Start of PROVIDED RECORDS
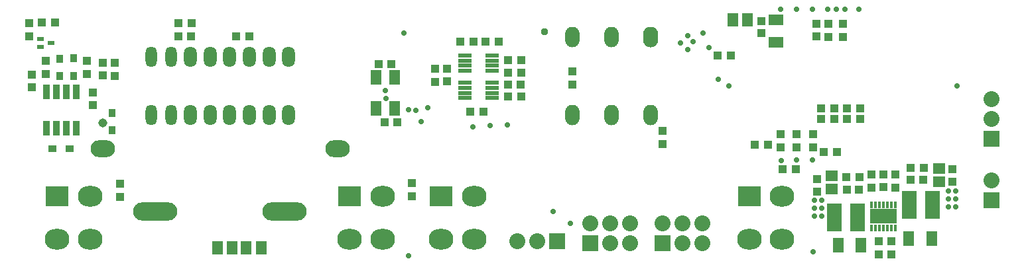
<source format=gbs>
G04 Layer_Color=16711935*
%FSLAX24Y24*%
%MOIN*%
G70*
G01*
G75*
%ADD68R,0.0409X0.0449*%
%ADD69R,0.0449X0.0449*%
%ADD71R,0.0449X0.0409*%
%ADD72R,0.0339X0.0756*%
%ADD73R,0.0331X0.0213*%
%ADD74R,0.0370X0.0390*%
%ADD75R,0.0390X0.0370*%
%ADD79R,0.0528X0.0685*%
%ADD85R,0.0449X0.0449*%
%ADD88O,0.1236X0.1039*%
%ADD89R,0.1157X0.1039*%
%ADD90R,0.0803X0.0803*%
%ADD91C,0.0803*%
%ADD92R,0.0803X0.0803*%
%ADD93O,0.0724X0.1039*%
%ADD94O,0.0764X0.1039*%
%ADD95C,0.0291*%
%ADD96O,0.1236X0.0843*%
%ADD97O,0.0567X0.1039*%
%ADD98O,0.0646X0.1039*%
%ADD99O,0.2220X0.0921*%
%ADD100C,0.0449*%
%ADD101R,0.0764X0.0567*%
%ADD102R,0.0154X0.0331*%
%ADD103R,0.1354X0.0724*%
%ADD104R,0.0764X0.1394*%
%ADD105R,0.0685X0.0193*%
%ADD106R,0.0528X0.0764*%
%ADD107R,0.0646X0.0567*%
%ADD108R,0.0567X0.0764*%
%ADD109C,0.0370*%
D68*
X35453Y10551D02*
D03*
X36122D02*
D03*
X8327Y12165D02*
D03*
X8996D02*
D03*
X11240Y11496D02*
D03*
X11909D02*
D03*
X40650Y7874D02*
D03*
X41319D02*
D03*
X42618D02*
D03*
X41949D02*
D03*
X41319Y7323D02*
D03*
X40650D02*
D03*
X41949D02*
D03*
X42618D02*
D03*
X24902Y8465D02*
D03*
X25571D02*
D03*
X23681Y7717D02*
D03*
X23012D02*
D03*
X25571Y9685D02*
D03*
X24902D02*
D03*
X25571Y10315D02*
D03*
X24902D02*
D03*
X23169Y11240D02*
D03*
X22500D02*
D03*
X24449D02*
D03*
X23780D02*
D03*
X40768Y5669D02*
D03*
X41437D02*
D03*
X37972Y6024D02*
D03*
X37303D02*
D03*
X39390Y4803D02*
D03*
X38720D02*
D03*
X1476Y12205D02*
D03*
X2146D02*
D03*
X41909Y4409D02*
D03*
X42579D02*
D03*
X45138Y4862D02*
D03*
X45807D02*
D03*
D69*
X21850Y9882D02*
D03*
Y9252D02*
D03*
X4035Y8681D02*
D03*
Y8051D02*
D03*
X37638Y11654D02*
D03*
Y12283D02*
D03*
X40453Y4291D02*
D03*
Y3661D02*
D03*
X47234Y4173D02*
D03*
Y4803D02*
D03*
X984Y8937D02*
D03*
Y9567D02*
D03*
X43780Y4528D02*
D03*
Y3898D02*
D03*
X40394Y11496D02*
D03*
Y12126D02*
D03*
X4528Y10157D02*
D03*
Y9528D02*
D03*
D71*
X21260Y9193D02*
D03*
Y9862D02*
D03*
X43543Y492D02*
D03*
Y1161D02*
D03*
X20079Y4114D02*
D03*
Y3445D02*
D03*
X28150Y9744D02*
D03*
Y9075D02*
D03*
X5394Y4075D02*
D03*
Y3406D02*
D03*
X41024Y11476D02*
D03*
Y12146D02*
D03*
X40236Y6555D02*
D03*
Y5886D02*
D03*
X38622Y6555D02*
D03*
Y5886D02*
D03*
X39409Y6555D02*
D03*
Y5886D02*
D03*
X41732Y11476D02*
D03*
Y12146D02*
D03*
X827Y11516D02*
D03*
Y12185D02*
D03*
X1673Y10276D02*
D03*
Y9606D02*
D03*
X3740Y9606D02*
D03*
Y10276D02*
D03*
X5157Y10177D02*
D03*
Y9508D02*
D03*
X43189Y3878D02*
D03*
Y4547D02*
D03*
X44370Y3878D02*
D03*
Y4547D02*
D03*
X44173Y1161D02*
D03*
Y492D02*
D03*
X32677Y6752D02*
D03*
Y6083D02*
D03*
D72*
X2211Y6854D02*
D03*
X2711D02*
D03*
X3211D02*
D03*
X1711D02*
D03*
X2711Y8697D02*
D03*
X3211D02*
D03*
X1711D02*
D03*
X2211D02*
D03*
D73*
X1417Y10961D02*
D03*
Y11361D02*
D03*
X1929Y11161D02*
D03*
D74*
X3071Y9518D02*
D03*
Y10404D02*
D03*
X5000Y7648D02*
D03*
Y6762D02*
D03*
X2362Y10384D02*
D03*
Y9498D02*
D03*
D75*
X1998Y5827D02*
D03*
X2884D02*
D03*
D79*
X36202Y12323D02*
D03*
X36947D02*
D03*
X11047Y824D02*
D03*
X10302D02*
D03*
X11754Y827D02*
D03*
X12498D02*
D03*
D85*
X19331Y7165D02*
D03*
X18701D02*
D03*
X18425Y10118D02*
D03*
X19055D02*
D03*
X8976Y11496D02*
D03*
X8346D02*
D03*
X24921Y9055D02*
D03*
X25551D02*
D03*
X42559Y3780D02*
D03*
X41929D02*
D03*
X45157Y4272D02*
D03*
X45787D02*
D03*
D88*
X18610Y3445D02*
D03*
X16957Y1280D02*
D03*
X18610D02*
D03*
X23205D02*
D03*
X21551D02*
D03*
X23205Y3445D02*
D03*
X38689D02*
D03*
X37035Y1280D02*
D03*
X38689D02*
D03*
X3909D02*
D03*
X2256D02*
D03*
X3909Y3445D02*
D03*
D89*
X16957D02*
D03*
X21551D02*
D03*
X37035D02*
D03*
X2256D02*
D03*
D90*
X49213Y3248D02*
D03*
Y6346D02*
D03*
D91*
Y4248D02*
D03*
Y8346D02*
D03*
Y7346D02*
D03*
X25378Y1181D02*
D03*
X26378D02*
D03*
X33677Y2083D02*
D03*
X32677D02*
D03*
X33677Y1083D02*
D03*
X34677D02*
D03*
Y2083D02*
D03*
X30035D02*
D03*
X29035D02*
D03*
X30035Y1083D02*
D03*
X31035D02*
D03*
Y2083D02*
D03*
D92*
X27378Y1181D02*
D03*
X32677Y1083D02*
D03*
X29035D02*
D03*
D93*
X28150Y11457D02*
D03*
X30118D02*
D03*
X32087Y7520D02*
D03*
X30118D02*
D03*
X28150D02*
D03*
D94*
X32087Y11457D02*
D03*
D95*
X38622Y12874D02*
D03*
X40197D02*
D03*
X40984D02*
D03*
X41850D02*
D03*
X47480Y9016D02*
D03*
X23159Y6929D02*
D03*
X19685Y11673D02*
D03*
X19921Y433D02*
D03*
X18775Y8376D02*
D03*
X18760Y8760D02*
D03*
X35000Y10945D02*
D03*
X40236Y630D02*
D03*
X34724Y11654D02*
D03*
X33583Y11181D02*
D03*
X34213Y11220D02*
D03*
X33937Y11535D02*
D03*
X24016Y7008D02*
D03*
X24862Y7047D02*
D03*
X27165Y2657D02*
D03*
X28051Y2067D02*
D03*
X20551Y7205D02*
D03*
X20276Y7756D02*
D03*
X20866Y7913D02*
D03*
X19921Y7795D02*
D03*
X36024Y9016D02*
D03*
X47402Y3701D02*
D03*
X47047D02*
D03*
X40315Y2835D02*
D03*
X47402Y3307D02*
D03*
X40315Y3228D02*
D03*
Y2441D02*
D03*
X47402Y2913D02*
D03*
X47047D02*
D03*
X40202Y5280D02*
D03*
X39412Y5278D02*
D03*
X38632Y5246D02*
D03*
X47047Y3307D02*
D03*
X35472Y9331D02*
D03*
X39409Y12874D02*
D03*
X41417D02*
D03*
X42559D02*
D03*
X33937Y10827D02*
D03*
X40669Y3228D02*
D03*
Y2441D02*
D03*
Y2835D02*
D03*
D96*
X4528Y5827D02*
D03*
X16339D02*
D03*
D97*
X6988Y7520D02*
D03*
X7972D02*
D03*
Y10472D02*
D03*
X6988D02*
D03*
D98*
X9941Y7520D02*
D03*
X11909D02*
D03*
X12894D02*
D03*
X13878D02*
D03*
X10925D02*
D03*
X8957D02*
D03*
Y10472D02*
D03*
X10925D02*
D03*
X13878D02*
D03*
X12894D02*
D03*
X11909D02*
D03*
X9941D02*
D03*
D99*
X13681Y2677D02*
D03*
X7185D02*
D03*
D100*
X4528Y7126D02*
D03*
D101*
X38386Y12343D02*
D03*
Y11201D02*
D03*
D102*
X44370Y1850D02*
D03*
X44173D02*
D03*
X43976D02*
D03*
X43780D02*
D03*
X43583D02*
D03*
X43386D02*
D03*
X43189D02*
D03*
Y2992D02*
D03*
X43386D02*
D03*
X43583D02*
D03*
X43780D02*
D03*
X43976D02*
D03*
X44173D02*
D03*
X44370D02*
D03*
D103*
X43780Y2421D02*
D03*
D104*
X42480Y2362D02*
D03*
X41299D02*
D03*
X46260Y2992D02*
D03*
X45079D02*
D03*
D105*
X22756Y9163D02*
D03*
Y8907D02*
D03*
Y8652D02*
D03*
Y8396D02*
D03*
X24094D02*
D03*
Y8652D02*
D03*
Y8907D02*
D03*
Y9163D02*
D03*
Y9774D02*
D03*
Y10030D02*
D03*
Y10285D02*
D03*
Y10541D02*
D03*
X22756D02*
D03*
Y10285D02*
D03*
Y10030D02*
D03*
Y9774D02*
D03*
D106*
X18278Y9429D02*
D03*
Y7854D02*
D03*
X19222D02*
D03*
Y9429D02*
D03*
D107*
X41181Y4469D02*
D03*
Y3799D02*
D03*
X46565Y4843D02*
D03*
Y4173D02*
D03*
D108*
X46201Y1299D02*
D03*
X45059D02*
D03*
X42657Y984D02*
D03*
X41516D02*
D03*
D109*
X26732Y11732D02*
D03*
M02*

</source>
End of PROVIDED RECORDS
__WHAT TO DO__
The answer should consist only of the lines from the line containing "X22756Y9163D02*" through the final line of the listing above, reproduced exactly.

__RESPONSE BELOW__
X22756Y9163D02*
D03*
Y8907D02*
D03*
Y8652D02*
D03*
Y8396D02*
D03*
X24094D02*
D03*
Y8652D02*
D03*
Y8907D02*
D03*
Y9163D02*
D03*
Y9774D02*
D03*
Y10030D02*
D03*
Y10285D02*
D03*
Y10541D02*
D03*
X22756D02*
D03*
Y10285D02*
D03*
Y10030D02*
D03*
Y9774D02*
D03*
D106*
X18278Y9429D02*
D03*
Y7854D02*
D03*
X19222D02*
D03*
Y9429D02*
D03*
D107*
X41181Y4469D02*
D03*
Y3799D02*
D03*
X46565Y4843D02*
D03*
Y4173D02*
D03*
D108*
X46201Y1299D02*
D03*
X45059D02*
D03*
X42657Y984D02*
D03*
X41516D02*
D03*
D109*
X26732Y11732D02*
D03*
M02*

</source>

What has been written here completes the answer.